Any disconnections for both source and sink will cause the job to fail, so this source is mostly aimed for simple IPC or testing.

HTTP Listener

This connector is currently under incubation. For more information and examples, please visit the GitHub repository.

Twitter

This connector is currently under incubation. For more information and examples, please visit the GitHub repository.

Summary

Custom Sources and Sinks

If Hazelcast doesn’t natively support the data source/sink you need, you can build a connector for it yourself by using the SourceBuilder and SinkBuilder.

SourceBuilder

To make a custom source connector you need two basic ingredients:

  • a context object that holds all the resources and state you need to keep track of

  • a stateless function, `fillBufferFn`, taking two parameters: the state object and a buffer object provided by the Jet API

Hazelcast repeatedly calls fillBufferFn whenever it needs more data items. Optimally, the function will fill the buffer with the items it can acquire without blocking. A hundred items at a time is enough to eliminate any per-call overheads within Hazelcast. The function is allowed to block as well, but taking longer than a second to complete can have negative effects on the overall performance of the processing pipeline.

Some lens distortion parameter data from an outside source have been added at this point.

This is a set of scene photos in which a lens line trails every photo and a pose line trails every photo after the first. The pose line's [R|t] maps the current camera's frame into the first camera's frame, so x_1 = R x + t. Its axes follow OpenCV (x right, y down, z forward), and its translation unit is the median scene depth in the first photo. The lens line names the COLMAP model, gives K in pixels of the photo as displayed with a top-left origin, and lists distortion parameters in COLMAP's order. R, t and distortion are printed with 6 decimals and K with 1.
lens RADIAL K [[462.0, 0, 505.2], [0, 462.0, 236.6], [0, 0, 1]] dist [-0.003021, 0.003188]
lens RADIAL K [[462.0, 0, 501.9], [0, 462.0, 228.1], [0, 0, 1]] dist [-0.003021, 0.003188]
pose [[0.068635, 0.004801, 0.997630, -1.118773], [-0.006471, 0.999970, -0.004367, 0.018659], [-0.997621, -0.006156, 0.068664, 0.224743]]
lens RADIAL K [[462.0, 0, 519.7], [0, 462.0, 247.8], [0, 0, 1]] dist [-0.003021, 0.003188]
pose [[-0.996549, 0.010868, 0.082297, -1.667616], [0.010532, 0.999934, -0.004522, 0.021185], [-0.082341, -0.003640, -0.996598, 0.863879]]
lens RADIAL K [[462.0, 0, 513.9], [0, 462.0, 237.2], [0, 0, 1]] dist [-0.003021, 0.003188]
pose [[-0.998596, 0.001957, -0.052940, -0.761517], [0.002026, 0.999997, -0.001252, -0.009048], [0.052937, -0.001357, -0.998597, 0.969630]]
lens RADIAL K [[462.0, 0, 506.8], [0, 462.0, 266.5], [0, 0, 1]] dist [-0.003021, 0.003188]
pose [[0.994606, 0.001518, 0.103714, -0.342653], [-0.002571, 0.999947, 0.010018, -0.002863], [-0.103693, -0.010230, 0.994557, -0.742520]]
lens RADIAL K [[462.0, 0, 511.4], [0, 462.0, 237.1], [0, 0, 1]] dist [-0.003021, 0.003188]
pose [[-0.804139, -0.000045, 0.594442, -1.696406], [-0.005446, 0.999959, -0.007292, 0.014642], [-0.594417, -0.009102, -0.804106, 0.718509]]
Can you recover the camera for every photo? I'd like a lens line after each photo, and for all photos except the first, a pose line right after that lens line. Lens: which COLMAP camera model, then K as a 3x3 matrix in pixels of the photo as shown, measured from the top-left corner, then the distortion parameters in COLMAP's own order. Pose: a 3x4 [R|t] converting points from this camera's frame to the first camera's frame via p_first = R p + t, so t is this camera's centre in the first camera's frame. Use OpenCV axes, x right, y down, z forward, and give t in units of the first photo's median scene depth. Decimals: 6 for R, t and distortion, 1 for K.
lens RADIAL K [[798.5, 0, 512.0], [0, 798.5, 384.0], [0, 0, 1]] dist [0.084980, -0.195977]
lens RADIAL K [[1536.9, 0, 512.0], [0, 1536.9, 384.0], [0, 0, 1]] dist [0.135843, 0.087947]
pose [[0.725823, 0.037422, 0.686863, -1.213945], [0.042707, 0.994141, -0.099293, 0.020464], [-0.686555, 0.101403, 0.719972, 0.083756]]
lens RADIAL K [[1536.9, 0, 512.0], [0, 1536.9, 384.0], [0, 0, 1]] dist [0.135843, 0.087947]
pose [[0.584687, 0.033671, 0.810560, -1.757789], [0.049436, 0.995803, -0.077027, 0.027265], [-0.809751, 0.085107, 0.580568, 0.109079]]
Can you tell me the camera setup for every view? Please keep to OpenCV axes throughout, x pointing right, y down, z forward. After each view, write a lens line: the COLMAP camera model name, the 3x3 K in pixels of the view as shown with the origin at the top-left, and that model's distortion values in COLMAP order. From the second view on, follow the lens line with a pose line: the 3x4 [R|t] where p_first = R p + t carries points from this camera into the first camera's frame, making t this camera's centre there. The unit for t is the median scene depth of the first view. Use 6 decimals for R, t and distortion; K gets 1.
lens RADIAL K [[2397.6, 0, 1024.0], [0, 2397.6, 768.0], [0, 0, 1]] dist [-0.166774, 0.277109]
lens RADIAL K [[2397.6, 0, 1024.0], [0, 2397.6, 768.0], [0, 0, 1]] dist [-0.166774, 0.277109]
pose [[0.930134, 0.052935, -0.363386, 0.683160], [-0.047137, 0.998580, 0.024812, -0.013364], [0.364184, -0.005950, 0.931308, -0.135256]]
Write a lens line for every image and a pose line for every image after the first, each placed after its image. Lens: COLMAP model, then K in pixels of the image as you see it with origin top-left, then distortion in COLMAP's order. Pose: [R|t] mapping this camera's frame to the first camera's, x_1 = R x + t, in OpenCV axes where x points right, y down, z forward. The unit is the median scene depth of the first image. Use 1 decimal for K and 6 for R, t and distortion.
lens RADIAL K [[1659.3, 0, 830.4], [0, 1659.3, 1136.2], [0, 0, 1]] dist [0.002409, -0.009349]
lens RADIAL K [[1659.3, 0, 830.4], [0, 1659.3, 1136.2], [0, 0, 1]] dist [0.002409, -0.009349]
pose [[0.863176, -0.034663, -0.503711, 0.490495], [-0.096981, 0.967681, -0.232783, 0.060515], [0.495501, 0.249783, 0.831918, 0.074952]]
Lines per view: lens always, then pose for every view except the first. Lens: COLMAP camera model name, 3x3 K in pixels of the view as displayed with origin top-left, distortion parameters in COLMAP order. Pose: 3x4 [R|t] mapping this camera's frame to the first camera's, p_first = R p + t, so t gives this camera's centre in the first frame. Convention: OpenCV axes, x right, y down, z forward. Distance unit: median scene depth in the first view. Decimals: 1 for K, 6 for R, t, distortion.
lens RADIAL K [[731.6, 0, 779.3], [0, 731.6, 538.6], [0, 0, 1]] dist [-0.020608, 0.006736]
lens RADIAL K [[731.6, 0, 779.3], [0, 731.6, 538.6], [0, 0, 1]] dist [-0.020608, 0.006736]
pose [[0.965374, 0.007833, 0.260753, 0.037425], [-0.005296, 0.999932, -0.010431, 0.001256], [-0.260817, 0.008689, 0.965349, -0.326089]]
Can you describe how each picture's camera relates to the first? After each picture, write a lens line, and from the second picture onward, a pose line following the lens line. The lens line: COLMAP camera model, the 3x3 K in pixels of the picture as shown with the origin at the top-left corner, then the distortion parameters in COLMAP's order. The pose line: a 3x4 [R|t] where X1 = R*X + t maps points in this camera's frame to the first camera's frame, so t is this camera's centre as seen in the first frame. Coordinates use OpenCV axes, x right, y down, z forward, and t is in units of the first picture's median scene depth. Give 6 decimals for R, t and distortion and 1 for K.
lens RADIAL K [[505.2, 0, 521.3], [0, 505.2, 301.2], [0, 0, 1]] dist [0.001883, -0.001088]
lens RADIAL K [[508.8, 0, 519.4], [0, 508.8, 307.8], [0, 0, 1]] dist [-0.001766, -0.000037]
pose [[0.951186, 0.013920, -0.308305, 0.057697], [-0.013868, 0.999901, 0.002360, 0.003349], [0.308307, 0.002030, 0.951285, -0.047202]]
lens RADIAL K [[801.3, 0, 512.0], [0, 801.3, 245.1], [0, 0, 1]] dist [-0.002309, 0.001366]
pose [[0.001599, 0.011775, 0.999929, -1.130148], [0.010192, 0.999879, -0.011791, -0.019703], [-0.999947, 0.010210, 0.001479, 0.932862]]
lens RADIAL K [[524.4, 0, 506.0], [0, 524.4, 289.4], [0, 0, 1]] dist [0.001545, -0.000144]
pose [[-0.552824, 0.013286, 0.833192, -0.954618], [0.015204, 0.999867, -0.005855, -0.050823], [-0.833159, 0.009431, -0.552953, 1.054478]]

In the following examples we build a simple batch source that emits the lines of a file:

BatchSource<String> fileSource = SourceBuilder
    .batch("file-source", x -> new BufferedReader(new FileReader("input.txt")))
    .<String>fillBufferFn((in, buf) -> {
        String line = in.readLine();
        if (line != null) {
            buf.add(line);
        } else {
            buf.close();
        }
    })
    .destroyFn(BufferedReader::close)
    .build();

For a more involved example (which reads data in batches for efficiency, deals with unbounded data, emits timestamps, is distributed and fault tolerant see the Custom Batch Sources and Custom Stream Sources tutorials).

SinkBuilder

To make your custom sink connector you need two basic ingredients:

  • a context object that holds all the resources and state you need to keep track of

  • a stateless function, `receiveFn`, taking two parameters: the state object and a data item sent to the sink

In the following example we build a simple sink which writes the toString() form of objects to a file:

Sink<Object> sink = sinkBuilder(
    "file-sink", x -> new PrintWriter(new FileWriter("output.txt")))
    .receiveFn((out, item) -> out.println(item.toString()))
    .destroyFn(PrintWriter::close)
    .build();

For a more involved example, covering issues like batching, distributiveness and fault tolerance, see the Custom Sinks tutorial).